§ **WRITTEN REQUEST**
Update the listing below by replacing every "catalogue" with "catalog", keeping everything else the same.

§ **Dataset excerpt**
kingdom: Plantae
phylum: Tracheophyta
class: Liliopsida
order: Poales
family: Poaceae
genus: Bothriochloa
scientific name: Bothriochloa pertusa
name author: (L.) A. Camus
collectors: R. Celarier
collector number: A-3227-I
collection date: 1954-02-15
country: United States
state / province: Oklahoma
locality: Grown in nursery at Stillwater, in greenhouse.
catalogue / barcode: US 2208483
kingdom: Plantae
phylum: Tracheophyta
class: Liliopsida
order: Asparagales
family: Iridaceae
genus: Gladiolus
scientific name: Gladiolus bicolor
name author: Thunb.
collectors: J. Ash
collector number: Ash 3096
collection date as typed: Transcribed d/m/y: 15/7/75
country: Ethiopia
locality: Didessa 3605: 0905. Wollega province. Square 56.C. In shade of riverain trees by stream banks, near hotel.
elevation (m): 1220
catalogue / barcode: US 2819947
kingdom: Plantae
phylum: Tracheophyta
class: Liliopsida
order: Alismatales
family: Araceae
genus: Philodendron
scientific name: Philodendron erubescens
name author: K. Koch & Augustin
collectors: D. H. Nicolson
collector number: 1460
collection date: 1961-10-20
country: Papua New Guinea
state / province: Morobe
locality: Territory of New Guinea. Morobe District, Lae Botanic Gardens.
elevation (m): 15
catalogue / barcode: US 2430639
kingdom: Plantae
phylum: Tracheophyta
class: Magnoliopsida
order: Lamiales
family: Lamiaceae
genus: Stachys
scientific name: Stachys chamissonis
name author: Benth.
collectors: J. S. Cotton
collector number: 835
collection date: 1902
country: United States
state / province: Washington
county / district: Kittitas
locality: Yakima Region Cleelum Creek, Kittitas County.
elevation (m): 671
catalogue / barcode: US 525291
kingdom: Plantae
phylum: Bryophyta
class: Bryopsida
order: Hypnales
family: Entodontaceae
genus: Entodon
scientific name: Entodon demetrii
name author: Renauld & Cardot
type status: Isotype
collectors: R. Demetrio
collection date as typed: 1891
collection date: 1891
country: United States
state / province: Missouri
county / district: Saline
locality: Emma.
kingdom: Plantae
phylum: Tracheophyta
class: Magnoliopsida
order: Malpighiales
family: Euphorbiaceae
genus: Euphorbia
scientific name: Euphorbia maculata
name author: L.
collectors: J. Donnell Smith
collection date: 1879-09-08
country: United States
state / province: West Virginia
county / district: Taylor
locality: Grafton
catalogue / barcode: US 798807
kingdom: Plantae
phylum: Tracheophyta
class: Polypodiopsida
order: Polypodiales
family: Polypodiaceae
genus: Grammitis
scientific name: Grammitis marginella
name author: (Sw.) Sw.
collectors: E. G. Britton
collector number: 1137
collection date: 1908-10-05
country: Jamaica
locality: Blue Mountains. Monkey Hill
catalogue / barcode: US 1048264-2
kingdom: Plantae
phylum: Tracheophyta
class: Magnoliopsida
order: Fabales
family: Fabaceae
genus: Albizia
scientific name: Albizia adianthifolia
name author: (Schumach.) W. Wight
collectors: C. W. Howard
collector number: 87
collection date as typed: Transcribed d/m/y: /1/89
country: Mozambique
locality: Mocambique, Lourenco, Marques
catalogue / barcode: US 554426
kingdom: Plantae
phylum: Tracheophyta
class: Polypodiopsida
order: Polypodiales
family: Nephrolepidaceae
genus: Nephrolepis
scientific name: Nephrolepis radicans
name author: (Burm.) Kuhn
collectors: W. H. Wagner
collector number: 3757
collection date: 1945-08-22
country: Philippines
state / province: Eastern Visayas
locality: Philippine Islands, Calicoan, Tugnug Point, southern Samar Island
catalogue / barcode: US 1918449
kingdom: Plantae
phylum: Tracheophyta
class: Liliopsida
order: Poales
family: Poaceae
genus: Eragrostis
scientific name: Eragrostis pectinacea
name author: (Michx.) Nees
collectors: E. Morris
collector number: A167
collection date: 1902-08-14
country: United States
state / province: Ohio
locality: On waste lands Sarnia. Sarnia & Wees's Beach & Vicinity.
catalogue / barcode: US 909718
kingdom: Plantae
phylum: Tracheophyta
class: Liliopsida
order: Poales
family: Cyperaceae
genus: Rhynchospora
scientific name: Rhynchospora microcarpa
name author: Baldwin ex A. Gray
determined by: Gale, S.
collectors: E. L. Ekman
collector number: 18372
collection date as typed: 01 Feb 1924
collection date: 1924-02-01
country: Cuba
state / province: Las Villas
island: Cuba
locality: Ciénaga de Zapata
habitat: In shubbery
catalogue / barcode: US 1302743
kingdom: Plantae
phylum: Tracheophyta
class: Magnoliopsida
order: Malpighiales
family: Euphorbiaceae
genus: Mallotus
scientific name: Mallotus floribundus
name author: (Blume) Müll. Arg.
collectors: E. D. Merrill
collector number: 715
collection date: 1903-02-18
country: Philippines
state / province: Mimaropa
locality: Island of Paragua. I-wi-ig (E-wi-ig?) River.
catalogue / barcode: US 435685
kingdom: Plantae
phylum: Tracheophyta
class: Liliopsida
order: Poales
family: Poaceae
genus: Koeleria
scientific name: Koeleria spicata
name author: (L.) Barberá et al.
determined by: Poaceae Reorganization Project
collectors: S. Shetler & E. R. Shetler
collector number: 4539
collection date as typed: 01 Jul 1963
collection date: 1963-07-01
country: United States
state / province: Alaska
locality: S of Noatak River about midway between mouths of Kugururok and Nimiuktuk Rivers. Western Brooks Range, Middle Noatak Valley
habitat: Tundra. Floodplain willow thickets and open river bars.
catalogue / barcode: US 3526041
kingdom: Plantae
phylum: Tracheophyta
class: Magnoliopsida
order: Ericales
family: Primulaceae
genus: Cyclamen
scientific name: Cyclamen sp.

§ **ANSWER TO THE EXERCISE**
kingdom: Plantae
phylum: Tracheophyta
class: Liliopsida
order: Poales
family: Poaceae
genus: Bothriochloa
scientific name: Bothriochloa pertusa
name author: (L.) A. Camus
collectors: R. Celarier
collector number: A-3227-I
collection date: 1954-02-15
country: United States
state / province: Oklahoma
locality: Grown in nursery at Stillwater, in greenhouse.
catalog / barcode: US 2208483
kingdom: Plantae
phylum: Tracheophyta
class: Liliopsida
order: Asparagales
family: Iridaceae
genus: Gladiolus
scientific name: Gladiolus bicolor
name author: Thunb.
collectors: J. Ash
collector number: Ash 3096
collection date as typed: Transcribed d/m/y: 15/7/75
country: Ethiopia
locality: Didessa 3605: 0905. Wollega province. Square 56.C. In shade of riverain trees by stream banks, near hotel.
elevation (m): 1220
catalog / barcode: US 2819947
kingdom: Plantae
phylum: Tracheophyta
class: Liliopsida
order: Alismatales
family: Araceae
genus: Philodendron
scientific name: Philodendron erubescens
name author: K. Koch & Augustin
collectors: D. H. Nicolson
collector number: 1460
collection date: 1961-10-20
country: Papua New Guinea
state / province: Morobe
locality: Territory of New Guinea. Morobe District, Lae Botanic Gardens.
elevation (m): 15
catalog / barcode: US 2430639
kingdom: Plantae
phylum: Tracheophyta
class: Magnoliopsida
order: Lamiales
family: Lamiaceae
genus: Stachys
scientific name: Stachys chamissonis
name author: Benth.
collectors: J. S. Cotton
collector number: 835
collection date: 1902
country: United States
state / province: Washington
county / district: Kittitas
locality: Yakima Region Cleelum Creek, Kittitas County.
elevation (m): 671
catalog / barcode: US 525291
kingdom: Plantae
phylum: Bryophyta
class: Bryopsida
order: Hypnales
family: Entodontaceae
genus: Entodon
scientific name: Entodon demetrii
name author: Renauld & Cardot
type status: Isotype
collectors: R. Demetrio
collection date as typed: 1891
collection date: 1891
country: United States
state / province: Missouri
county / district: Saline
locality: Emma.
kingdom: Plantae
phylum: Tracheophyta
class: Magnoliopsida
order: Malpighiales
family: Euphorbiaceae
genus: Euphorbia
scientific name: Euphorbia maculata
name author: L.
collectors: J. Donnell Smith
collection date: 1879-09-08
country: United States
state / province: West Virginia
county / district: Taylor
locality: Grafton
catalog / barcode: US 798807
kingdom: Plantae
phylum: Tracheophyta
class: Polypodiopsida
order: Polypodiales
family: Polypodiaceae
genus: Grammitis
scientific name: Grammitis marginella
name author: (Sw.) Sw.
collectors: E. G. Britton
collector number: 1137
collection date: 1908-10-05
country: Jamaica
locality: Blue Mountains. Monkey Hill
catalog / barcode: US 1048264-2
kingdom: Plantae
phylum: Tracheophyta
class: Magnoliopsida
order: Fabales
family: Fabaceae
genus: Albizia
scientific name: Albizia adianthifolia
name author: (Schumach.) W. Wight
collectors: C. W. Howard
collector number: 87
collection date as typed: Transcribed d/m/y: /1/89
country: Mozambique
locality: Mocambique, Lourenco, Marques
catalog / barcode: US 554426
kingdom: Plantae
phylum: Tracheophyta
class: Polypodiopsida
order: Polypodiales
family: Nephrolepidaceae
genus: Nephrolepis
scientific name: Nephrolepis radicans
name author: (Burm.) Kuhn
collectors: W. H. Wagner
collector number: 3757
collection date: 1945-08-22
country: Philippines
state / province: Eastern Visayas
locality: Philippine Islands, Calicoan, Tugnug Point, southern Samar Island
catalog / barcode: US 1918449
kingdom: Plantae
phylum: Tracheophyta
class: Liliopsida
order: Poales
family: Poaceae
genus: Eragrostis
scientific name: Eragrostis pectinacea
name author: (Michx.) Nees
collectors: E. Morris
collector number: A167
collection date: 1902-08-14
country: United States
state / province: Ohio
locality: On waste lands Sarnia. Sarnia & Wees's Beach & Vicinity.
catalog / barcode: US 909718
kingdom: Plantae
phylum: Tracheophyta
class: Liliopsida
order: Poales
family: Cyperaceae
genus: Rhynchospora
scientific name: Rhynchospora microcarpa
name author: Baldwin ex A. Gray
determined by: Gale, S.
collectors: E. L. Ekman
collector number: 18372
collection date as typed: 01 Feb 1924
collection date: 1924-02-01
country: Cuba
state / province: Las Villas
island: Cuba
locality: Ciénaga de Zapata
habitat: In shubbery
catalog / barcode: US 1302743
kingdom: Plantae
phylum: Tracheophyta
class: Magnoliopsida
order: Malpighiales
family: Euphorbiaceae
genus: Mallotus
scientific name: Mallotus floribundus
name author: (Blume) Müll. Arg.
collectors: E. D. Merrill
collector number: 715
collection date: 1903-02-18
country: Philippines
state / province: Mimaropa
locality: Island of Paragua. I-wi-ig (E-wi-ig?) River.
catalog / barcode: US 435685
kingdom: Plantae
phylum: Tracheophyta
class: Liliopsida
order: Poales
family: Poaceae
genus: Koeleria
scientific name: Koeleria spicata
name author: (L.) Barberá et al.
determined by: Poaceae Reorganization Project
collectors: S. Shetler & E. R. Shetler
collector number: 4539
collection date as typed: 01 Jul 1963
collection date: 1963-07-01
country: United States
state / province: Alaska
locality: S of Noatak River about midway between mouths of Kugururok and Nimiuktuk Rivers. Western Brooks Range, Middle Noatak Valley
habitat: Tundra. Floodplain willow thickets and open river bars.
catalog / barcode: US 3526041
kingdom: Plantae
phylum: Tracheophyta
class: Magnoliopsida
order: Ericales
family: Primulaceae
genus: Cyclamen
scientific name: Cyclamen sp.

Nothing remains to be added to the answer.